This was a rare example of Cellebrite publicly cutting off a customer following documented allegations of abuse, citing Amnesty International’s technical report for its decision.

But following recent similar accusations of abuse in Jordan and Kenya, the Israeli-headquartered company responded by dismissing the allegations and declining to commit to investigating them. It’s unclear why Cellebrite has changed its approach, which appears contrary to its previous actions.

On Tuesday, researchers at The University of Toronto’s Citizen Lab published a report alleging the Kenyan government used Cellebrite’s tools to unlock the phone of Boniface Mwangi, a local activist and politician, while he was in police custody. In another report from January, the Citizen Lab accused the Jordanian government of breaking into the phones of several local activists and protesters using Cellebrite’s tools.

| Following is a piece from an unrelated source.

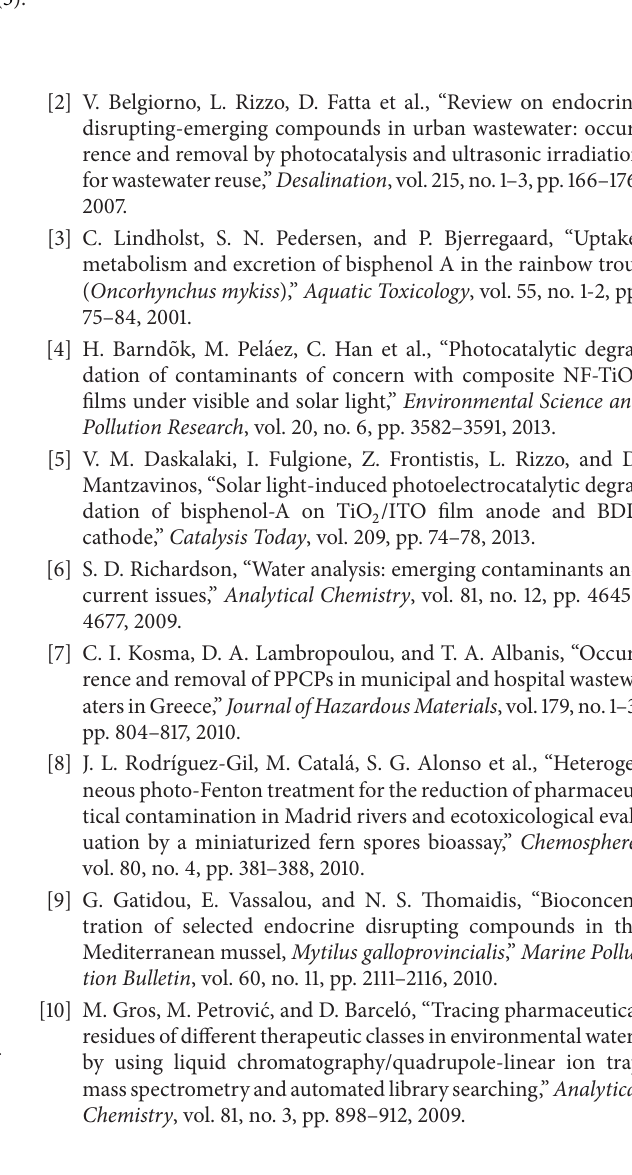
slope of the straight lines shown in inset Figure 10(a)) and decreases to 6 ± 1 10 −3 min −1 in WW (inset Figure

In both investigations, the Citizen Lab, an organization that has investigated abuses of spyware and hacking technologies around the world, based their conclusions on finding traces of a specific application linked to Cellebrite on the victims’ phones.

The researchers said that those traces are a “high confidence” signal that someone used Cellebrite’s unlocking tools on the phones in question, because the same application had been previously found on VirusTotal, a malware repository, and was signed with digital certificates owned by Cellebrite.

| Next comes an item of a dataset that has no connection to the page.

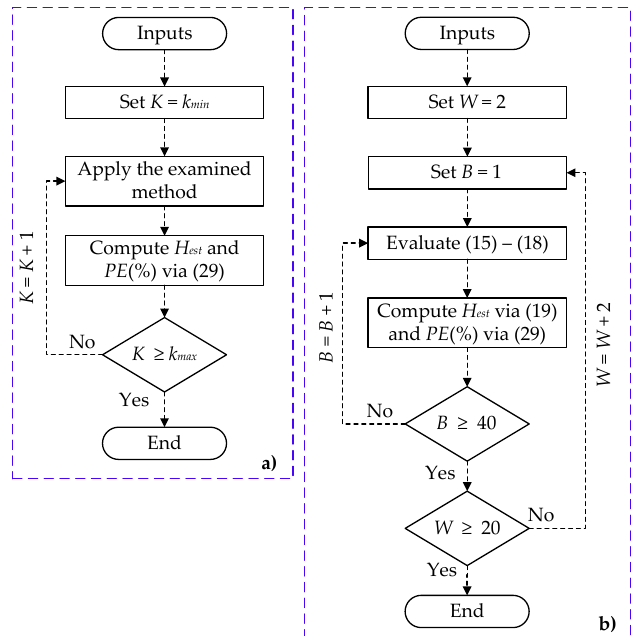
Figure 4. ( a ) Procedure used to quantify the impact of window length on the accuracy of Method #1, Method #2, Method #3, and Method #4. ( b ) Procedure used to quantify the impact of window length on the accuracy of Method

Other researchers have also linked the same application to Cellebrite.

“We do not respond to speculation and encourage any organization with specific, evidence-based concerns to share them with us directly so we can act on them,” Victor Cooper, a spokesperson for Cellebrite, told TechCrunch in an email.

When asked why Cellebrite is acting differently from the Serbia case, Cooper said “the two situations are incomparable,” and that, “high confidence is not direct evidence.”

Cooper did not respond to multiple follow-up emails asking if Cellebrite would investigate the Citizen Lab’s latest report, and what, if any, differences there are with its case in Serbia.